In the records below, the lines from the one containing "Hak Mantan Karyawan PT Matahari" through the last are to be reproduced exactly and alone.

=== RECORDS PROVIDED ===

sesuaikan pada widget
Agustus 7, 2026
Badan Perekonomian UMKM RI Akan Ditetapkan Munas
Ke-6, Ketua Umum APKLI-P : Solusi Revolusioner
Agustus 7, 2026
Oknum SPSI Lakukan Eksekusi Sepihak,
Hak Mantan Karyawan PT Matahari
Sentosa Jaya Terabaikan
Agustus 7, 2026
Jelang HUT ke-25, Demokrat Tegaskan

===

= WRITTEN RESPONSE =
Hak Mantan Karyawan PT Matahari
Sentosa Jaya Terabaikan
Agustus 7, 2026
Jelang HUT ke-25, Demokrat Tegaskan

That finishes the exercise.